Caring for children  


Nilratan Halder   | Published: August 08, 2019 21:33:31


Caring for children  

In the first six months of the year, as many as 205 children have been murdered in the country. This provides a highly disturbing picture because it comes to 34 child murders a month. Based on an analysis of the annual statistics of the Bangladesh Shishu Adhikar Forum (BSAF), the above figures were arrived at in a report carried in a leading Bangla contemporary. Has society become particularly hostile to the young ones now?

This insidiously pathological hatred against children seems to be on the rise. Last year 418 children were killed and the year before (2017), 339 young lives were brutally brought to an end. If the count of the first half of this year is any guide, it may or may not surpass the number of child victims of last year. But the first six months' figure is enough to indicate a frightening picture.

When young lives are stifled, it is more often than not a double criminal act. Child murder is often the consequence of another crime -rape or abduction. The murderer of Saima, a seven-year old girl from the city's Wari, confessed in the court that he killed her in order not to be caught for his rape of the girl. In the same way, an abducted child is disposed of with the sinister motive of not to leave any clue to the crime.

What is intriguing is that the number of murdered boys is almost twice as much as the girls. Of the 205 young lives done away with, 132 are boys and the rest 73 are girls. With the rising incidence of loathsome child rape, the difference in the number of victims in terms of gender is somewhat perplexing. It shows that child abduction for ransom involves mostly boys and they often fall prey to merciless brutalities. Held to trees with ropes, a few of them were beaten to death on suspicion of theft and apparently normal grown-ups derived sadistic pleasure by passing gas from auto pumps through their rectums. What is particularly noticeable is that the social morbidity at times becomes contagious. One such incident of psychic aberration incites others to follow suit.

It is axiomatic that when social morbidity runs amok, it is the weaker section -comprising the poor, women and children - that finds itself at the receiving end. This is true even if it involves abduction of boys from well-off families. Children are targeted because they are soft target. What has been mind-boggling is that one of the parents has been reported to have killed his or her child in order to implicate the spouse where relations have turned irreparably bitter.
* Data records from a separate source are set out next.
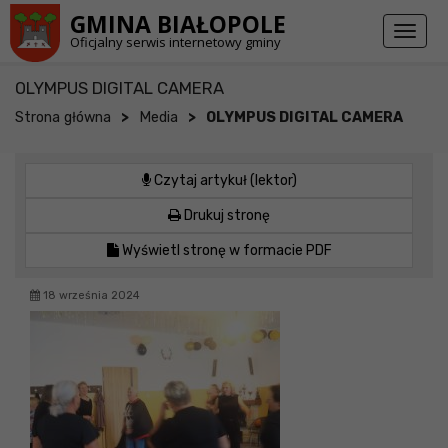
Przejdź do stopki strony
Przejdź do głównej treści strony
GMINA BIAŁOPOLE
Toggl
Oficjalny serwis internetowy gminy
naviga
OLYMPUS DIGITAL CAMERA
>
>
Strona główna
Media
OLYMPUS DIGITAL CAMERA
Czytaj artykuł (lektor)
Drukuj stronę
Wyświetl stronę w formacie PDF
18 września 2024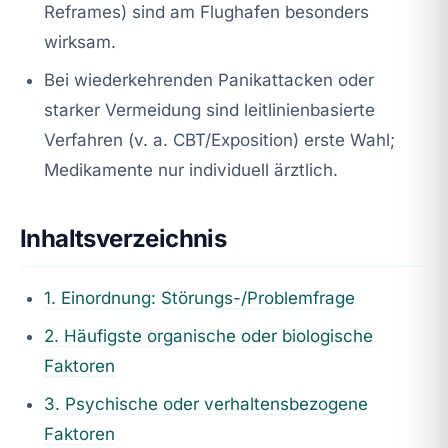
Reframes) sind am Flughafen besonders
wirksam.
Bei wiederkehrenden Panikattacken oder
starker Vermeidung sind leitlinienbasierte
Verfahren (v. a. CBT/Exposition) erste Wahl;
Medikamente nur individuell ärztlich.
Inhaltsverzeichnis
1. Einordnung: Störungs-/Problemfrage
2. Häufigste organische oder biologische
Faktoren
3. Psychische oder verhaltensbezogene
Faktoren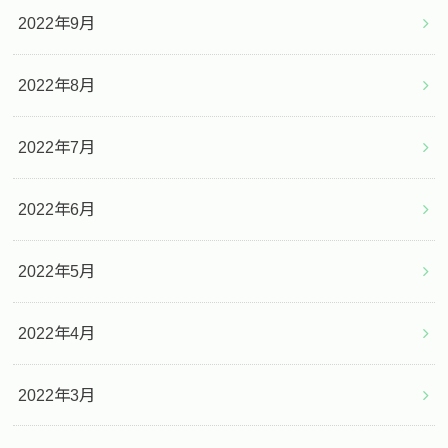
2022年9月
2022年8月
2022年7月
2022年6月
2022年5月
2022年4月
2022年3月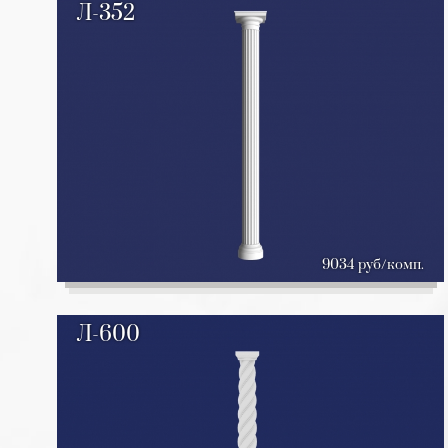
Л-352
9034 руб/комп.
Л-600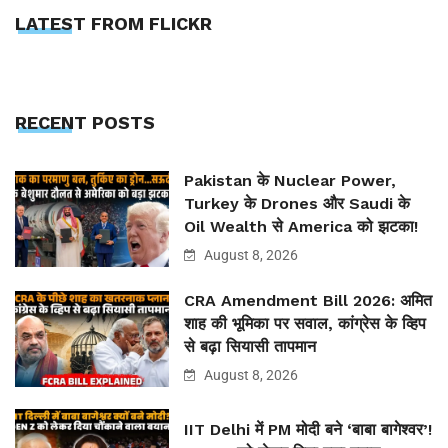
LATEST FROM FLICKR
RECENT POSTS
Pakistan के Nuclear Power,
Turkey के Drones और Saudi के
Oil Wealth से America को झटका!
August 8, 2026
CRA Amendment Bill 2026: अमित
शाह की भूमिका पर सवाल, कांग्रेस के व्हिप
से बढ़ा सियासी तापमान
August 8, 2026
IIT Delhi में PM मोदी बने ‘बाबा बागेश्वर’!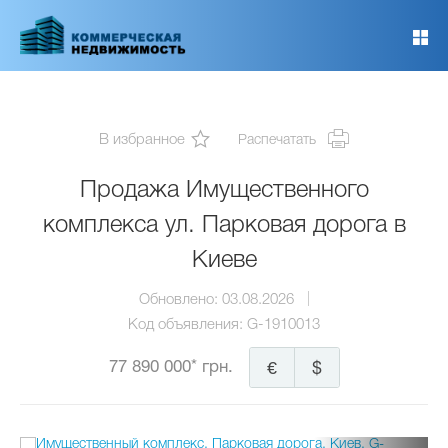
Перейти
к
основному
содержанию
В избранное
Распечатать
Продажа Имущественного
комплекса ул. Парковая дорога в
Киеве
Обновлено:
03.08.2026
Код объявления:
G-1910013
77 890 000* грн.
€
$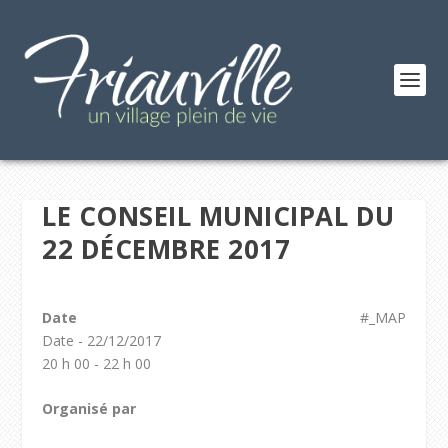
LE CONSEIL MUNICIPAL DU
22 DÉCEMBRE 2017
Date
#_MAP
Date - 22/12/2017
20 h 00 - 22 h 00
Organisé par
Parents have been found to resort to similar ploys with the aim to teach a lesson to their rivals in a court case or a co-claimant of a piece of land.

Unsuspecting children are thus devoured by their elders acting as sharks. The value system has dipped so much that the loved ones can be sacrificed at the altar of avarice and vengeance. But sociologists and great thinkers have reminded the common people that a society's true measure is nothing but how caring it is with its young ones. In the United States of America, incidents of mass shooting in schools or colleges are on the rise. The same acerbic mentality is spreading its roots even in former socialist countries.
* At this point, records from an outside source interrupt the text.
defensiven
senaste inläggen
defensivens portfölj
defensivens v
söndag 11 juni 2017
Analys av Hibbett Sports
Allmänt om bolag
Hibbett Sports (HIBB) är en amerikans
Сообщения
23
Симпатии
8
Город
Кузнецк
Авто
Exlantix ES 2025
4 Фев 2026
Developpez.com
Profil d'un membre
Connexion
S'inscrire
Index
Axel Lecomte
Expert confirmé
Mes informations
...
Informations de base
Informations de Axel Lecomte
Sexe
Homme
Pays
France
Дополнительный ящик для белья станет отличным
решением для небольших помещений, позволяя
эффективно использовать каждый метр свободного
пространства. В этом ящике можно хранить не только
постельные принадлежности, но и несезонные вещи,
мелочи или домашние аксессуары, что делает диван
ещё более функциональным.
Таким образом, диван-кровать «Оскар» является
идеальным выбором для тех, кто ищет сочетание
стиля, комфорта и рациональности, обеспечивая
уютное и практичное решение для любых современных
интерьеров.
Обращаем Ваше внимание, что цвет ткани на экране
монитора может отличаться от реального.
With countries raising various protective walls around themselves, the present civilisation seems to be on course of a mass suicide. The protective mentality has incited white supremacy in the West and religious righteousness -actually bigotry - in the East. The mad race for material acquisition and comfort, armed supremacy and monopoly of or upper hand in trade have blinded world leaders so much that societies almost everywhere on the globe are victims of unreasonable discrimination. The ghoulish and macabre incidents are committed by desperate elements who consider themselves deprived of their rightful share in prosperity.

If the world's one per cent has at its disposal 90 per cent of its wealth, a backlash is bound to come. The question may be just in what form. Pursuance of selfish policies has its limit. Societies may not be totally egalitarian but it cannot also continue with its deep malaise of divisiveness. As the planet becomes hotter, there is a need for reevaluation of human relations with particular emphasis on even-term international cooperation and collaboration in the face of unprecedented climate change.

Now that societies are inflicting hostility to the young ones by default, they will be willing parties to a far greater harm to the younger generations by not acting prudently in order to arrest the rising temperature. Parts of Europe have experienced the hottest ever summer and the US has also been battered by hurricane and storm followed by floods. Other parts on the planet have suffered unusual natural calamities. As if like human societies, Nature too is in convulsion!

Instead of spending staggering sums on projects for building colonies on Mars or on weapons of mass destruction, the focus should be directed to the well-being of the future generations. The loved ones will need a healthy planet to live in a peaceful atmosphere where socio-economic discrimination will be at its minimum.